The problem, I think, is that El Paso has never marketed itself as a young person's town. We've never developed the assets. We've never cultivated an appeal to the prized 18 to 35 year old demographic. We've never cultivated cool.
Cool is a hot commodity for marketers. Marketers try to distill cool to imbue consumer goods, from energy drinks to pop bands, with its elusive essence.
I think we could encourage young people to stay in El Paso if we could convince them that El Paso is cool.
Good luck changing the mind of the native young adult demographic. Austin is offered up as the paragon of cool that El Paso can and should emulate. That's fine if the aim is to attract the "prized 18 to 35 year old demographic," not retain it. Anyone who thinks that the Austin miracle is all about keeping residents in the region needs to watch the movie Slacker. Richard Linklater put Austin on the mental maps of many twentysomethings, myself included, around the country.

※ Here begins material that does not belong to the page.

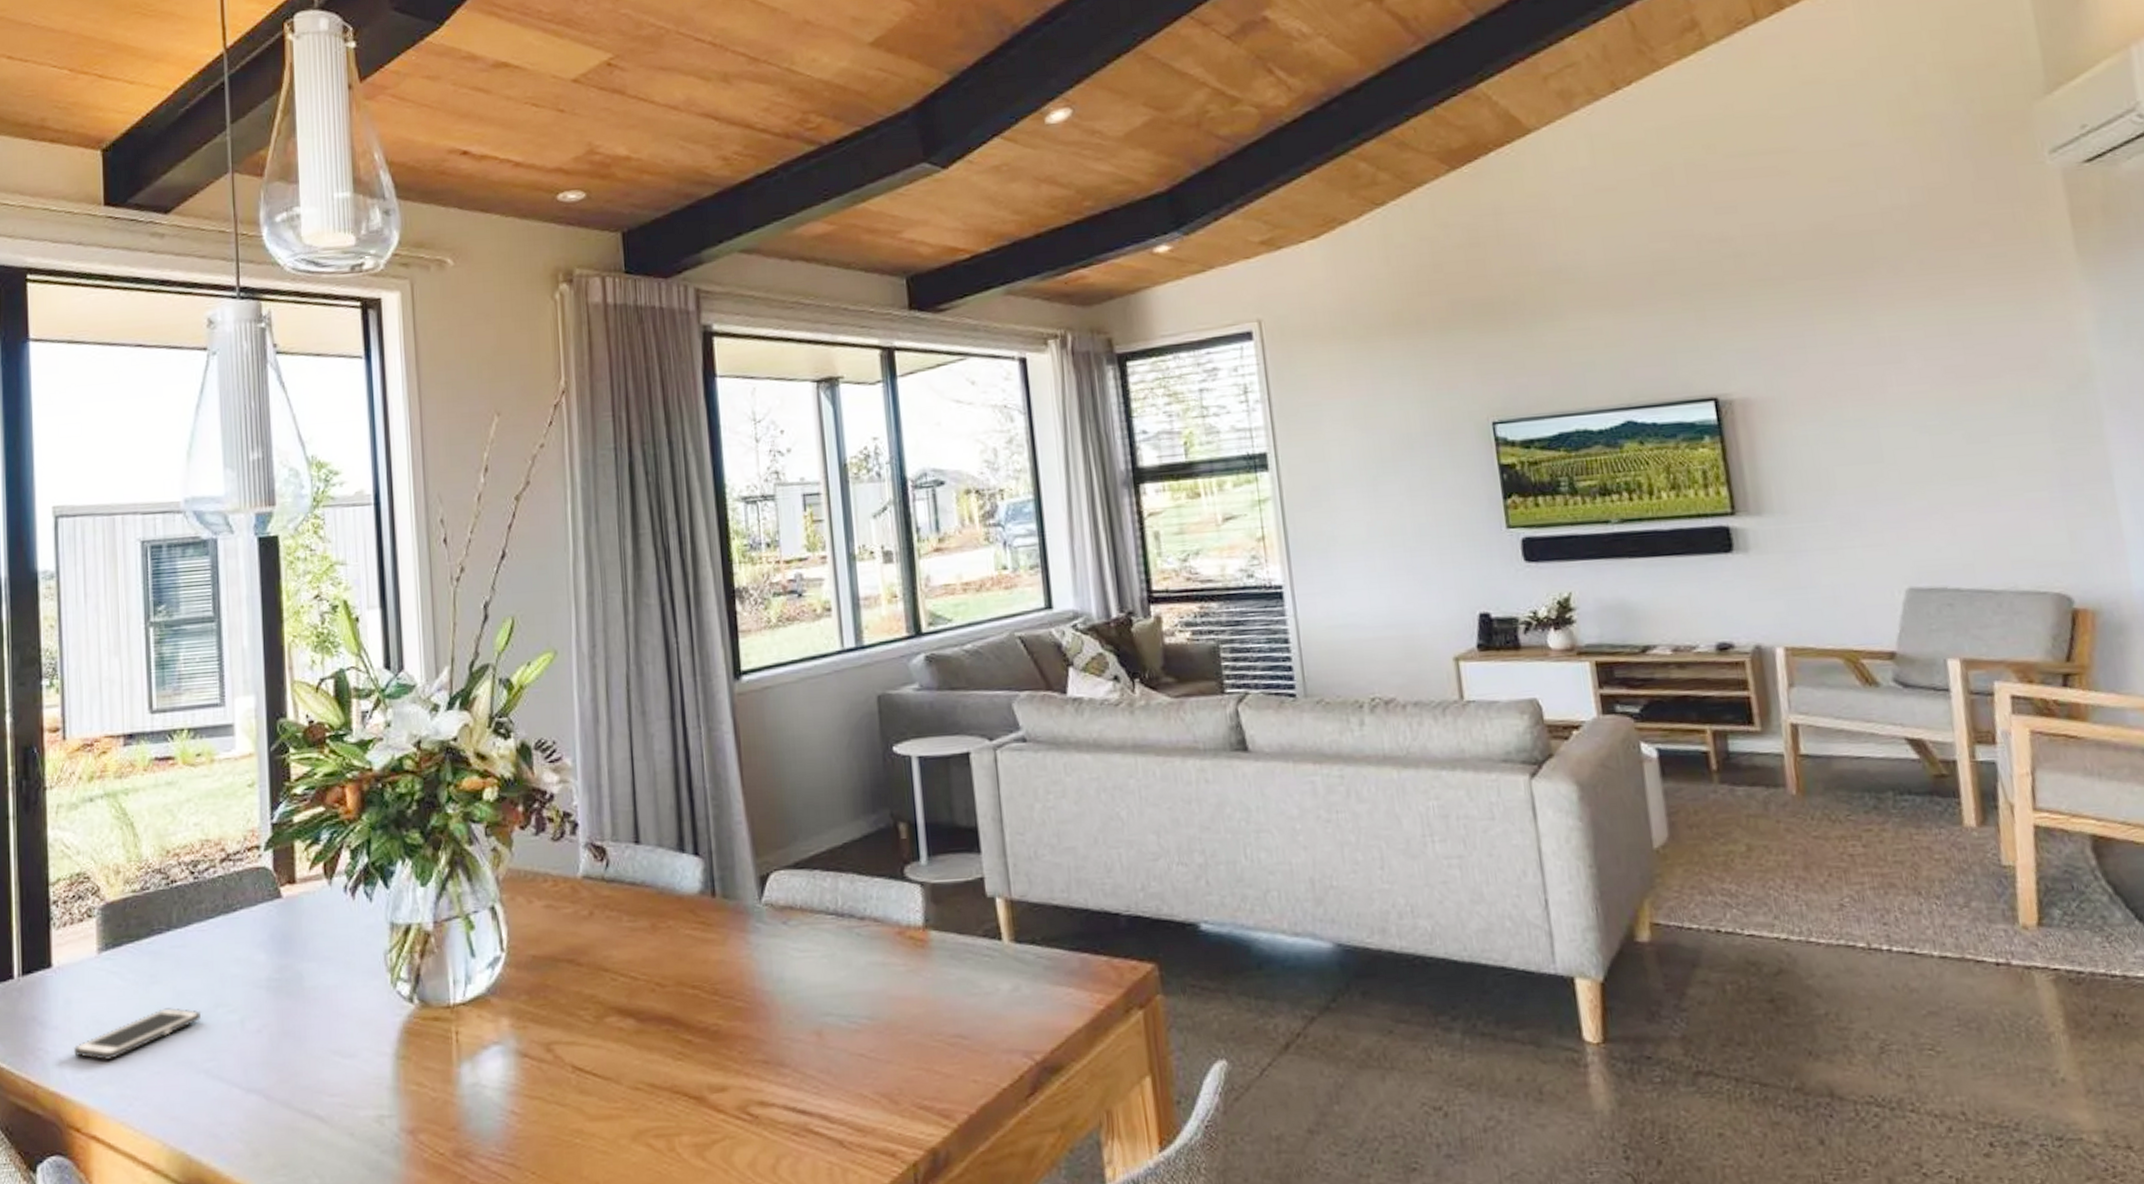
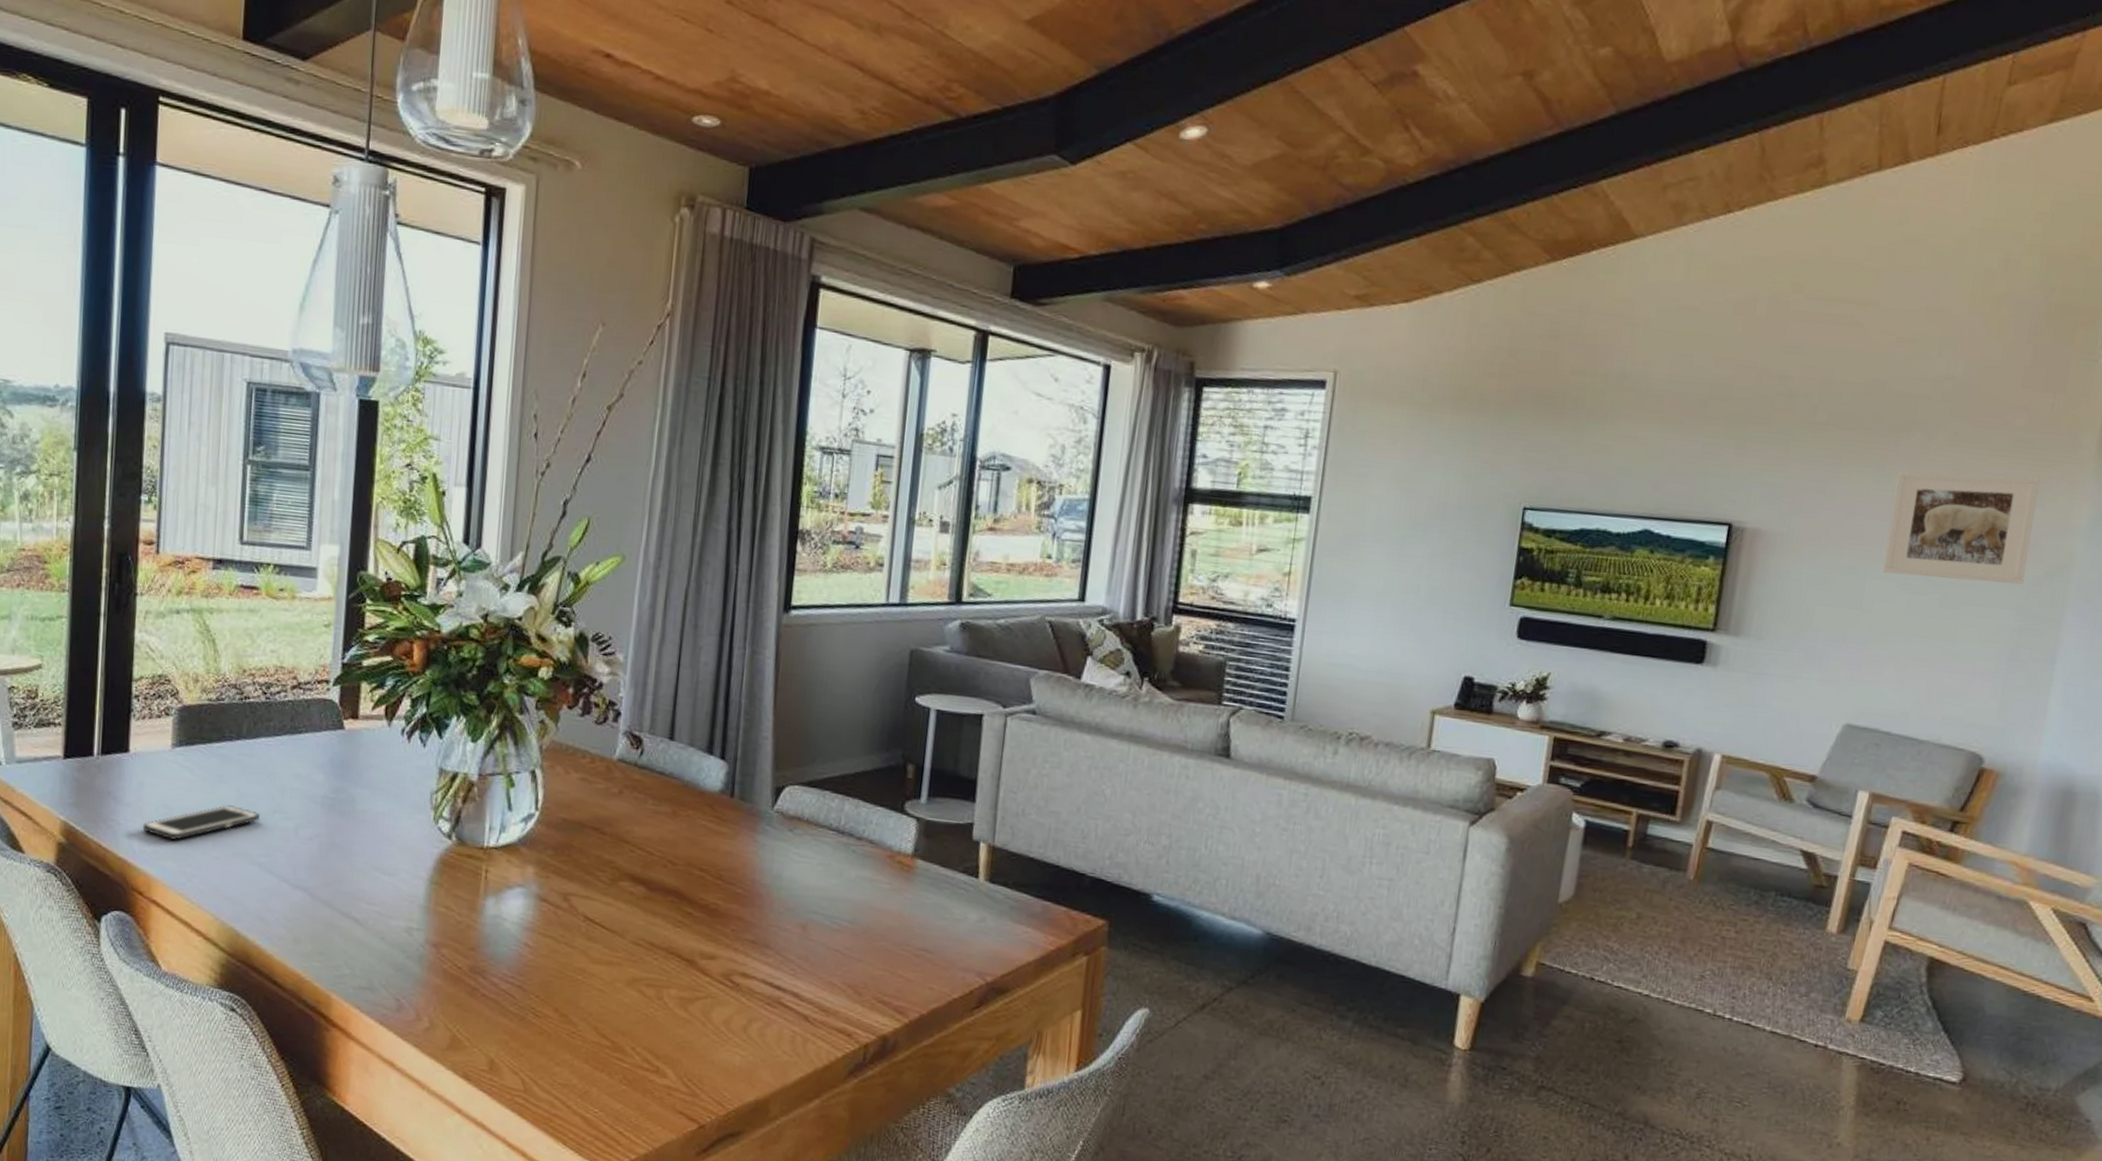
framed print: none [1875,289,2048,419] -> present [1882,471,2041,584]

I was a Gen X nomad during the recession of the late 1980s/early 1990s. I have a good idea of how a city's reputation makes the rounds and induces migration. So, I took notice when MTV celebrated Columbus, OH as the new Brooklyn:
When you see MTV News producer CJ Smith’s report on the burgeoning lo-fi punk movement (clip above), you’ll notice that the phenom is spreading out around the country. From LA’s No Age and The Smell, to Portland’s Eat Skull and Little Claw, to Memphis’s Jay Reatard, the artists are from all over the place. But key to the movement — in fact, it wouldn’t be the same without it — is a zone in the USA known as the Rust Belt. That’s right, the same Rust Belt that Barack and Hillary have been courting in recent weeks, whose economy is largely in the dumps, is home to some of our most exciting music.
From Philadelphia’s Clockcleaner and the venerable Siltbreeze label, all the way west to Lafayette, Indiana’s TV Ghost, I-70 seems to be ground zero for lo-fi punk. The unexpected ground zero seems to be Ohio’s capital, Columbus. That city’s home to the most prominent of these bands, Times New Viking, whose two-minute-long offerings of fuzzed-out pop punk, on full display on this year’s “Rip It Off,” earn them frequent comparisons to those other Ohio icons, Dayton’s Guided By Voices. “We definitely came of age with that kind of stuff,” said Beth Murphy.
That's right. "Rust Belt" is cool. The locals just haven't figured it out.